Action item: Consider the listing below. Extract exactly the lines from the line containing "Structures marked on this image (expert" to the line containing "<21,46,125,128> (left, top, right, bottom; pixels)", both included.
┌──
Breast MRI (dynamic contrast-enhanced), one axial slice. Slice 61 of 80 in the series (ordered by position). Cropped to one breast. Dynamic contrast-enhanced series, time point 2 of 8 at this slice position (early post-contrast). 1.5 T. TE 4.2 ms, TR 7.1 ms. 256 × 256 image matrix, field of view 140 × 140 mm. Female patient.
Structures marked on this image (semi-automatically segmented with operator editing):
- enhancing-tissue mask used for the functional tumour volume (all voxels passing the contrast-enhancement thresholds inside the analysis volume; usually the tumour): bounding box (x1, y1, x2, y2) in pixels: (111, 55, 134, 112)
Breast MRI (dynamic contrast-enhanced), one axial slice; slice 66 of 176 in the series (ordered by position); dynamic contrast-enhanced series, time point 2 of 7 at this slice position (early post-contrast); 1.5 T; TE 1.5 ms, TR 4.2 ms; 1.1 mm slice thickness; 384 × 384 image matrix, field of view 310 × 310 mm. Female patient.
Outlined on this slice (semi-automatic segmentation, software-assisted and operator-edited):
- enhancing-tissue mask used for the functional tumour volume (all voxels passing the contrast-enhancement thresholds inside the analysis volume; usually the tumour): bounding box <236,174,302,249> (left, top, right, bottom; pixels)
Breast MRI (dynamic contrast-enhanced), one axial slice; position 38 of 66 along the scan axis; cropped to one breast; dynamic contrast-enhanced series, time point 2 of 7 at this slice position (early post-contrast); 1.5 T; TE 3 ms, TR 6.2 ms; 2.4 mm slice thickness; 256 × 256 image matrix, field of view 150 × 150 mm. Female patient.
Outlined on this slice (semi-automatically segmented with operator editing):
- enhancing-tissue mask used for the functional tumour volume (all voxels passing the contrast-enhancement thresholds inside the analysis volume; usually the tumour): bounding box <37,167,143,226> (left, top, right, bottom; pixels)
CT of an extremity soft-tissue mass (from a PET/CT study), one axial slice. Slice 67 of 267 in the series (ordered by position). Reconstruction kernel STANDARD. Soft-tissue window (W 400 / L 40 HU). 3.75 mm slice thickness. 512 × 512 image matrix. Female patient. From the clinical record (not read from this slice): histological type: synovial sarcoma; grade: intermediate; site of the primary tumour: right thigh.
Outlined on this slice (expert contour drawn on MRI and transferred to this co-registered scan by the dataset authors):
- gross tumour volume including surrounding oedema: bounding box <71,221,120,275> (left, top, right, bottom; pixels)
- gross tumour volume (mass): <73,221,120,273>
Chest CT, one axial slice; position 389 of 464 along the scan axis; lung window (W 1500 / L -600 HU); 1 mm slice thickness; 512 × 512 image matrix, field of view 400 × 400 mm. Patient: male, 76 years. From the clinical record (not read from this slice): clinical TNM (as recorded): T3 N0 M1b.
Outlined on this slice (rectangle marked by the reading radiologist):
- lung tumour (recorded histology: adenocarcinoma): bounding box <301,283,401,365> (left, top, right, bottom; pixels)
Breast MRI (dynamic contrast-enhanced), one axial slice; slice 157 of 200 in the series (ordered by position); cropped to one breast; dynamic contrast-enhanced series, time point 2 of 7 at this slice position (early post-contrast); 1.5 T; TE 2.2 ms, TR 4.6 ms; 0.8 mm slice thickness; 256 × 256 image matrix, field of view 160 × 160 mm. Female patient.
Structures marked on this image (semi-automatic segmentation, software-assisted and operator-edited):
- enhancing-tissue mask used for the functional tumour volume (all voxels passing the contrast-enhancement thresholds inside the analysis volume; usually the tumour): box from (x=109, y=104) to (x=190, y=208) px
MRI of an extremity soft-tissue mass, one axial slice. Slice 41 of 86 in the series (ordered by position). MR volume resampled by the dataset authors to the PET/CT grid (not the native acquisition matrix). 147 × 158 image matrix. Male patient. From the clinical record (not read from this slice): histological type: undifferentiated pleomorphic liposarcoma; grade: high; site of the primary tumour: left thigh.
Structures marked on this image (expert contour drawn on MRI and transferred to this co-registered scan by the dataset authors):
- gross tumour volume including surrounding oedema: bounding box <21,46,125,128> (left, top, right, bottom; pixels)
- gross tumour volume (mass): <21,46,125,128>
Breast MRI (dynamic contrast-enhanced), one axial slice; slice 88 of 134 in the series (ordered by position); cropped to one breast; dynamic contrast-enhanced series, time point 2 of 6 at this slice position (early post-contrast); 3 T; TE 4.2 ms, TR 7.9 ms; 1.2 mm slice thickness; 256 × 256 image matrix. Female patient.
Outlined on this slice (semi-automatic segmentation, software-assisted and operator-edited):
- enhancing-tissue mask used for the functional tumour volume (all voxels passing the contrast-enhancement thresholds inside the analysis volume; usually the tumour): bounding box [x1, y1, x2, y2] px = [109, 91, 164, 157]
└──
Your solution:
Structures marked on this image (expert contour drawn on MRI and transferred to this co-registered scan by the dataset authors):
- gross tumour volume including surrounding oedema: bounding box <21,46,125,128> (left, top, right, bottom; pixels)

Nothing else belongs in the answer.